**EXERCISE**
Lines in the data below that contain the word "knee" are to be copied.

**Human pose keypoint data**
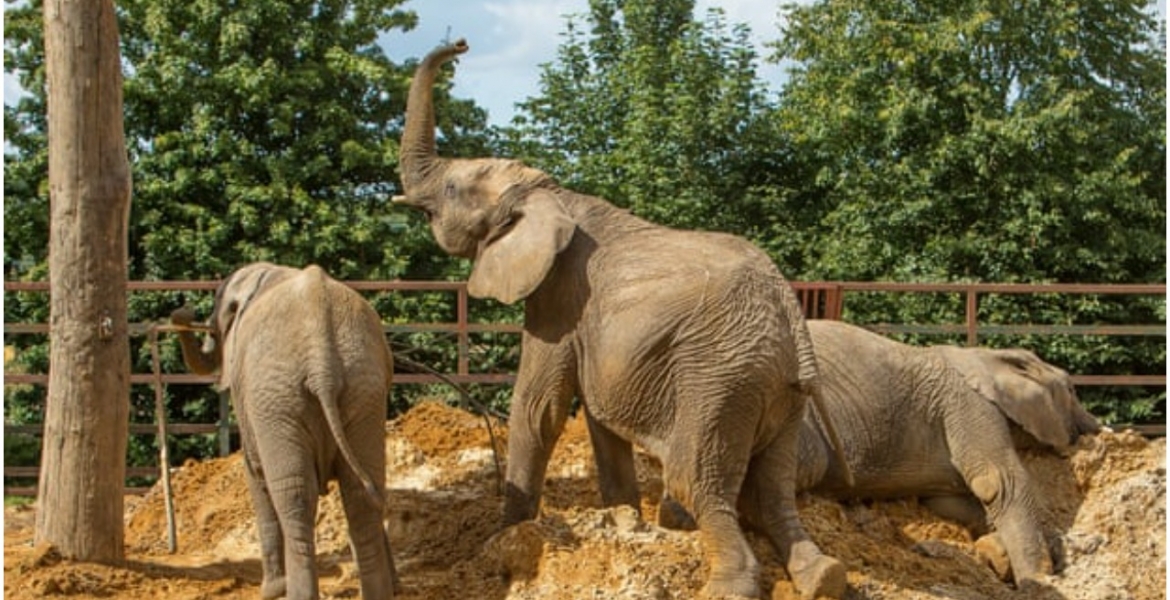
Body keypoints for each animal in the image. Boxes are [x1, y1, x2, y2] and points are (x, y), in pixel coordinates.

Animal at [171, 262, 396, 600]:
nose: (182, 312)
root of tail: (322, 360)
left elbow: (255, 474)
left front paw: (271, 590)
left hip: (276, 398)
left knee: (295, 495)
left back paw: (292, 592)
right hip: (364, 386)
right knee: (362, 494)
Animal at [393, 39, 848, 600]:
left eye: (452, 189)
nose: (460, 44)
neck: (551, 193)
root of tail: (790, 313)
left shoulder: (558, 296)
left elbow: (539, 407)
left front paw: (499, 543)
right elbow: (596, 414)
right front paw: (624, 522)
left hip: (721, 378)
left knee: (693, 479)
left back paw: (728, 586)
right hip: (780, 392)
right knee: (771, 489)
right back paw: (822, 576)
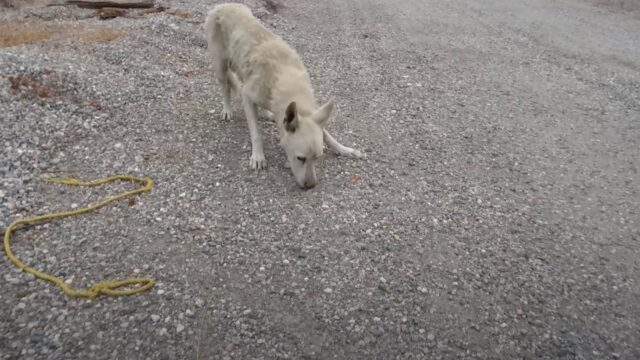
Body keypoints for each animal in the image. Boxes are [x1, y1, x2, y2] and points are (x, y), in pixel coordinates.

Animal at [206, 3, 364, 188]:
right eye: (300, 158)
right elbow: (256, 133)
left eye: (317, 157)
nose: (311, 186)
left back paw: (266, 113)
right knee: (225, 88)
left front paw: (344, 149)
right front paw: (258, 156)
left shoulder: (310, 115)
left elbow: (327, 135)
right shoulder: (247, 95)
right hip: (220, 67)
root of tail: (224, 5)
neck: (288, 81)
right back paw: (227, 110)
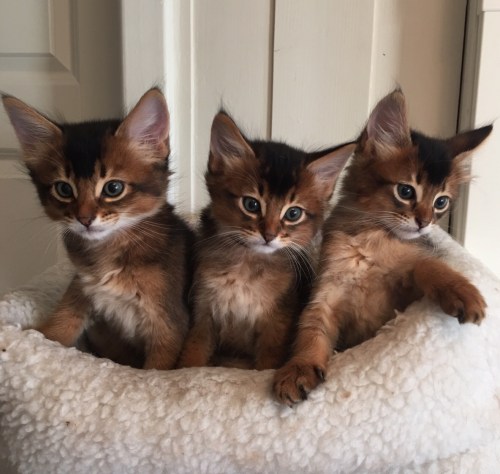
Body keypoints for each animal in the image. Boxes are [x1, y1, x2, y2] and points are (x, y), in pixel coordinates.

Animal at [2, 88, 194, 370]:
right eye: (63, 189)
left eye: (113, 188)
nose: (85, 219)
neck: (109, 251)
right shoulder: (80, 290)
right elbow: (57, 326)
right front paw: (29, 341)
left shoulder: (168, 324)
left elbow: (156, 369)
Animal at [177, 111, 355, 370]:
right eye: (251, 204)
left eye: (293, 213)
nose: (269, 235)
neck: (248, 265)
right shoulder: (203, 311)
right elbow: (193, 352)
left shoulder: (277, 321)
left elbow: (268, 361)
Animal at [273, 89, 492, 405]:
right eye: (406, 191)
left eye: (441, 202)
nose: (424, 222)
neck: (372, 242)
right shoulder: (326, 294)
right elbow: (310, 331)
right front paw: (300, 368)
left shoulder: (405, 291)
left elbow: (425, 265)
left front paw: (461, 291)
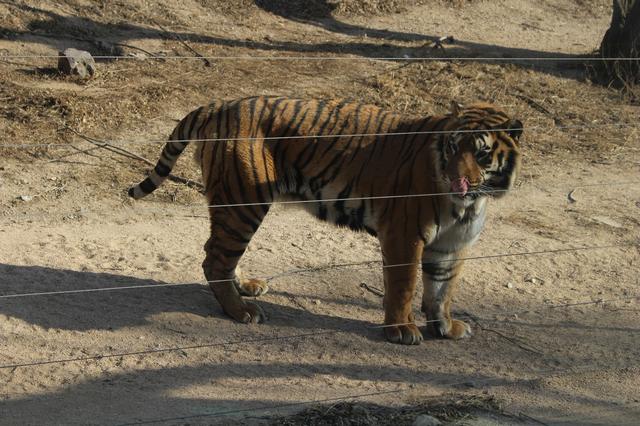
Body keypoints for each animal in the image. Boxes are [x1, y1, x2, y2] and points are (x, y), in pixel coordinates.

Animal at [127, 95, 524, 344]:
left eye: (482, 154)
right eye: (453, 147)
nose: (458, 181)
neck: (470, 202)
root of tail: (220, 105)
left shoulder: (451, 244)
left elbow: (441, 291)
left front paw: (446, 327)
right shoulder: (404, 235)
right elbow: (404, 285)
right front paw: (401, 331)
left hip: (237, 206)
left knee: (218, 251)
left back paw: (246, 288)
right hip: (243, 201)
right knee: (214, 258)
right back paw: (241, 311)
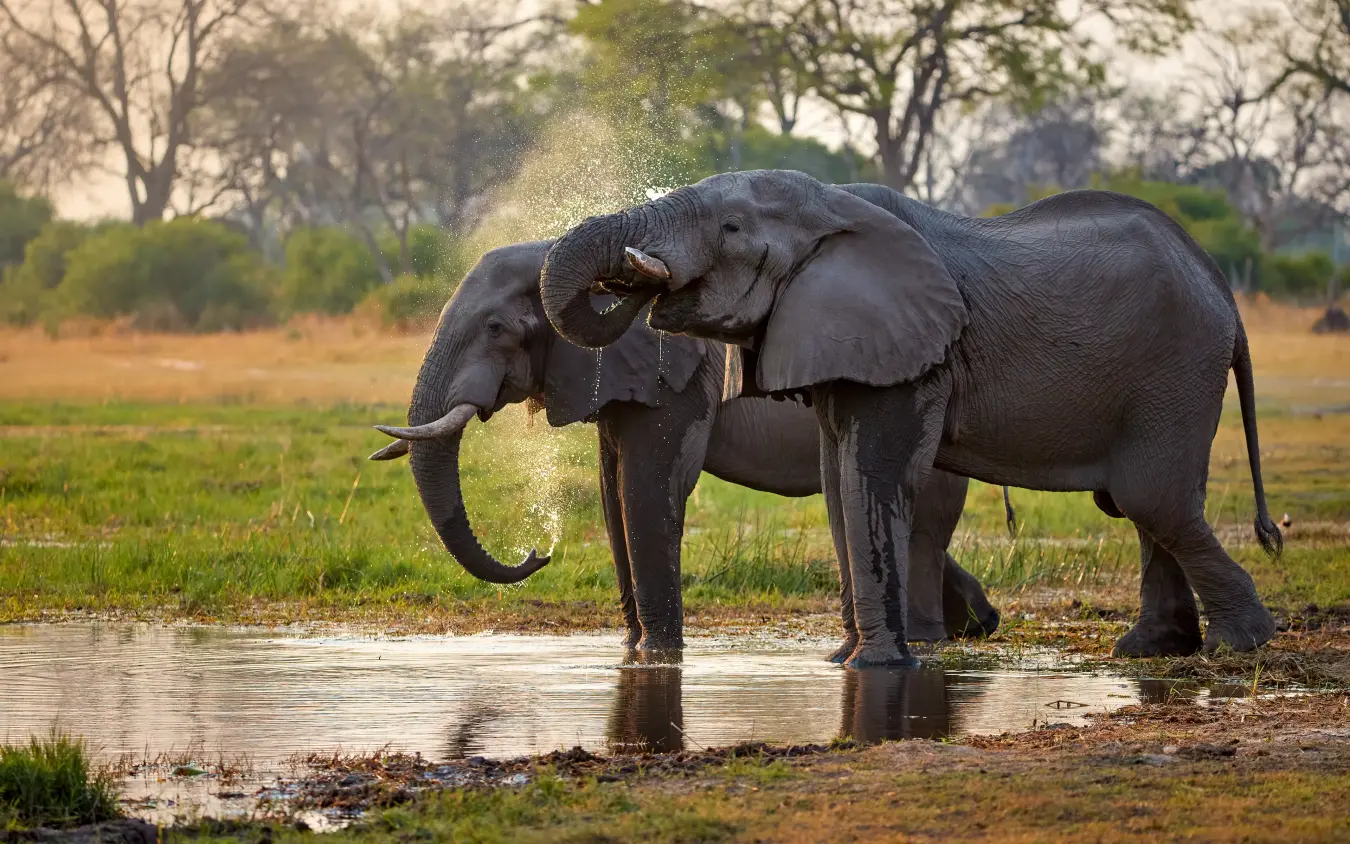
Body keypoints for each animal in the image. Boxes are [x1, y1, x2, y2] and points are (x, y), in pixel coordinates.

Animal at [371, 239, 1001, 654]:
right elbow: (613, 496)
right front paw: (632, 649)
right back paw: (978, 624)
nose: (537, 553)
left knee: (918, 522)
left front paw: (658, 656)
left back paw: (930, 639)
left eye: (496, 329)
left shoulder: (676, 374)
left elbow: (649, 492)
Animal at [536, 170, 1283, 667]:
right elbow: (837, 487)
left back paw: (1238, 646)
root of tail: (1222, 287)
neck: (833, 204)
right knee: (1149, 508)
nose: (636, 275)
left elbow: (870, 477)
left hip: (1175, 370)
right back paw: (1150, 650)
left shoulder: (908, 353)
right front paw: (843, 661)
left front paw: (874, 669)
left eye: (730, 229)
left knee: (1152, 499)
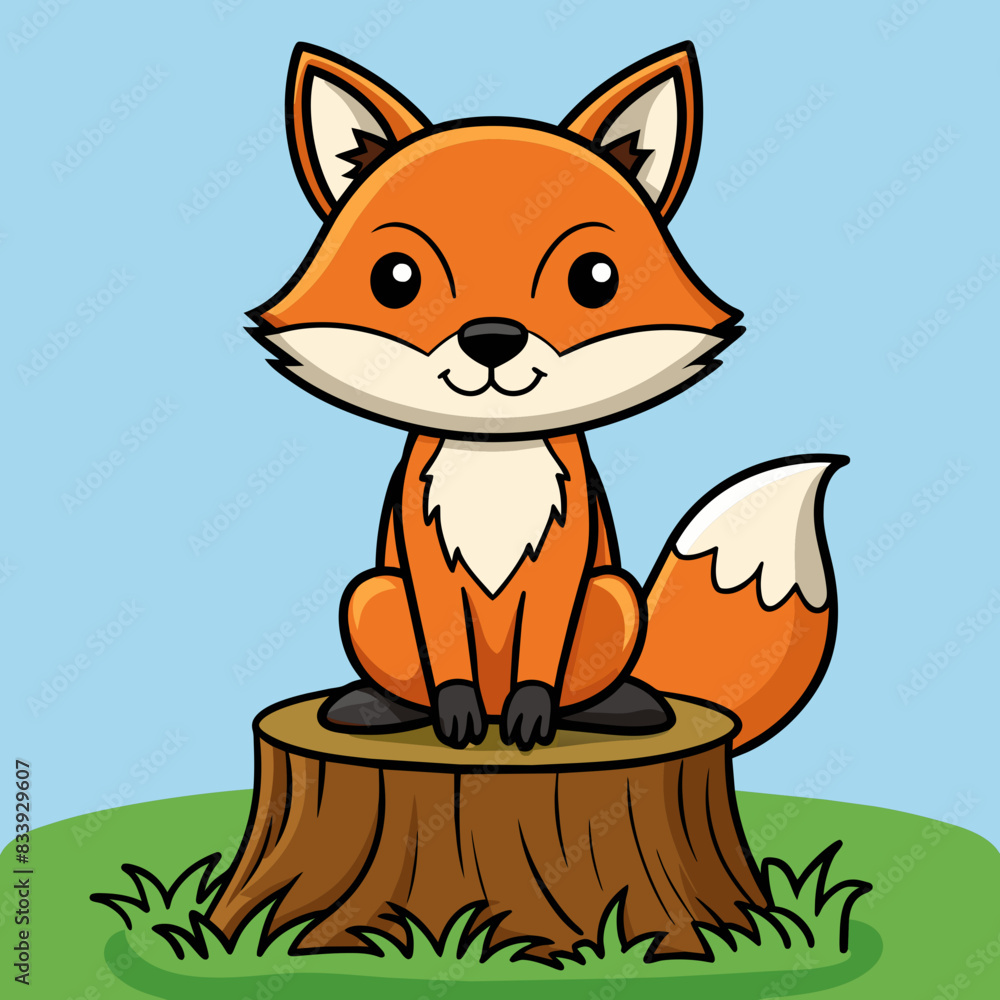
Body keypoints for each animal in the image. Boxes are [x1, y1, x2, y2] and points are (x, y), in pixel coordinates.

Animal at [249, 41, 848, 753]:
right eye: (395, 279)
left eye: (595, 278)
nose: (491, 339)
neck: (496, 455)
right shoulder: (423, 556)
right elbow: (447, 659)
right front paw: (456, 713)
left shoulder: (566, 556)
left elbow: (542, 653)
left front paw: (533, 712)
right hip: (373, 597)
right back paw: (377, 706)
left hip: (613, 595)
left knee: (587, 680)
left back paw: (619, 706)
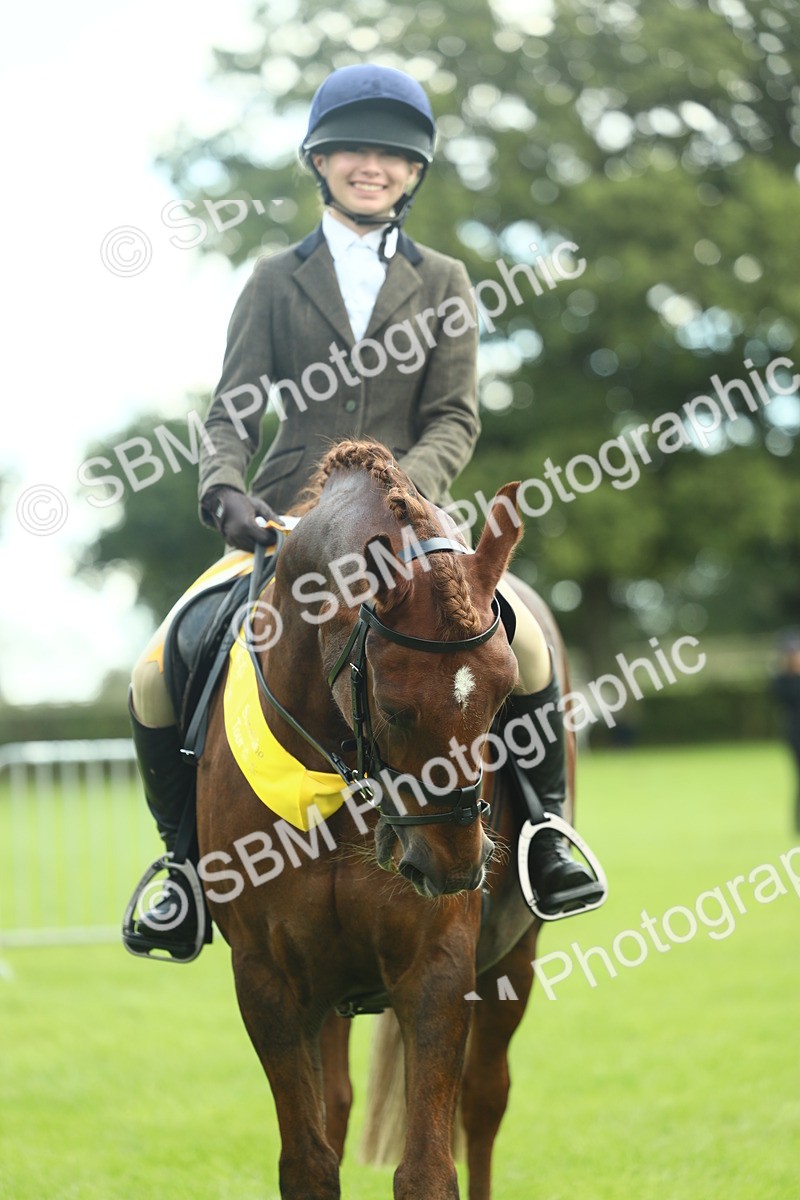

**COMPLETED TASK**
left knee: (295, 495)
right knee: (362, 494)
left knee: (693, 479)
right knee: (771, 489)
right knee: (225, 88)
left knee: (218, 251)
right knee: (214, 258)
left knee: (918, 522)
right knee: (1149, 508)
left knee: (1152, 499)
left knee: (587, 680)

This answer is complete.